Omitting all images, output the entries that follow exactly as written.

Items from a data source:
*** Begin section ***

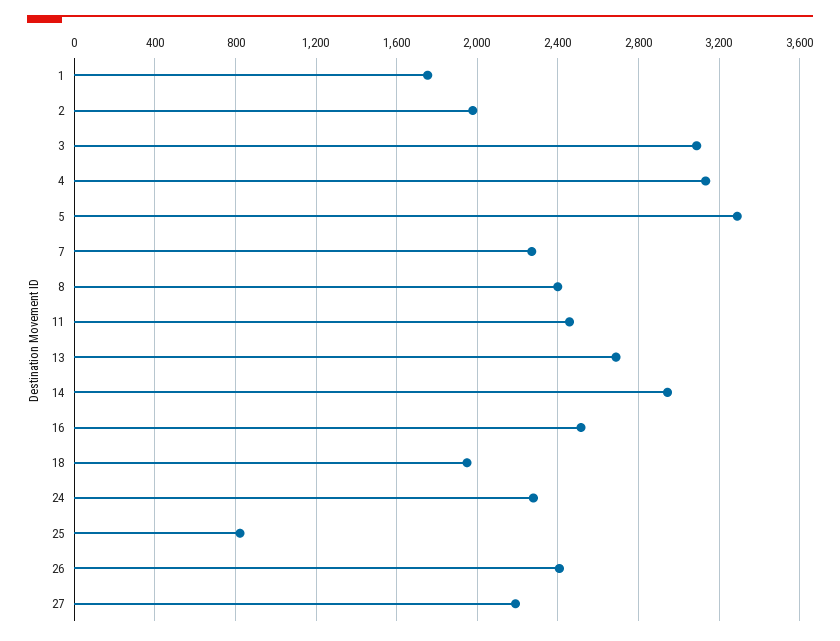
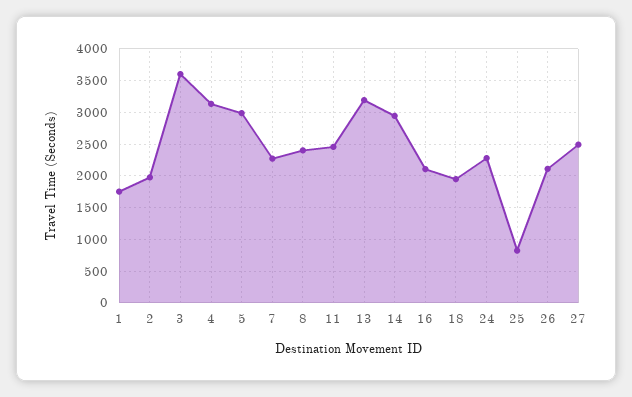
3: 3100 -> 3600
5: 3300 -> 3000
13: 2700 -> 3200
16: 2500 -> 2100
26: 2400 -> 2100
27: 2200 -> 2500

*** End section ***

#### RESPONSE FOR THIS EXERCISE:
3: 3100 -> 3600
5: 3300 -> 3000
13: 2700 -> 3200
16: 2500 -> 2100
26: 2400 -> 2100
27: 2200 -> 2500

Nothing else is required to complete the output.